A great example of replicating what works is the horseshoe crab. This organism has looked almost the same for millions of years now, partly because it works! The spiny navigator, the hard shell, the multiple eyes…these actually suit the crab and its environment very well. So you don’t want to skip what is going well, you want to nurture and perpetuate it. Yet I’ve read a thousand articles on innovation and disruption this year, and I can’t recall a single one on replicating what works (unless you count advice on “scaling,” which is something else altogether). Sometimes in our business and investing endeavors – and in our lives – we’re so focused on looking for something shiny and new that we forget to appreciate what is already pretty great.
When something happens that we don’t anticipate, instead of just trying to get through it, or to dismiss it once the storm has passed, the idea of evolution is to integrate that occurrence into our knowledge and into our ongoing evolution. How can we incorporate the storms, rather than just weathering them?
This is especially important – renewal, yeah! In natural systems, reshuffling mainly happens through reproduction, so there is a constant stream of new and different DNA and genetic mutation over time. The snowshoe hare is a great example of this sort of reshuffling. When the first hare with giant feet came along, she was a big weirdo. And yet that rabbit was able to survive much better in the snow because of those large feet, so over time the “snowshoes” became a standard feature of the species.
In my own investing, sometimes I settle in on a key set of indicators and become more and more tightly wound up with them over time, closed-off to new inputs. For all investors, chances are you’ve checked the price of your holdings sometime very recently (like, the last 10 minutes?). Price is one important indicator, but I’m curious: what are the other indicators that may be just as valuable to you?

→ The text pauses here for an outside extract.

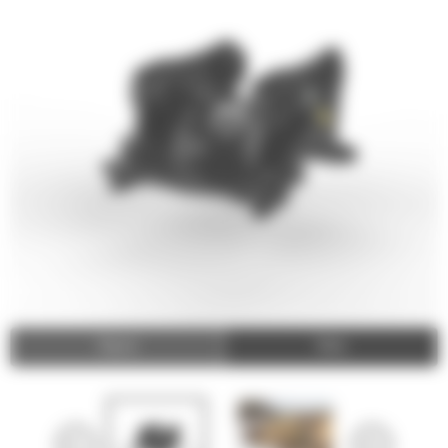
Video
Zdjęcia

Maybe they’re a little bit harder to find, but maybe they also provide valuable information that you wouldn’t get any other way.
If you only go to investing conferences and read investing magazines and vacation with other investors and talk about investments at cocktail parties, your world is a lot more narrow than you might intend it to be. Fortunately, the antidotes are both easy and fun: reading extensively, going to crazy places where you might observe something that’s unfamiliar or learn something that’s unplanned, or talking with folks who don’t care one bit what happened in the stock market that day, can be indirect but very powerful sources of information over time. This is where the real insights come from, when you bring in information and perspectives that are genuinely new. It’s true for the evolution of natural systems, it’s true for business and investing… it’s true for life.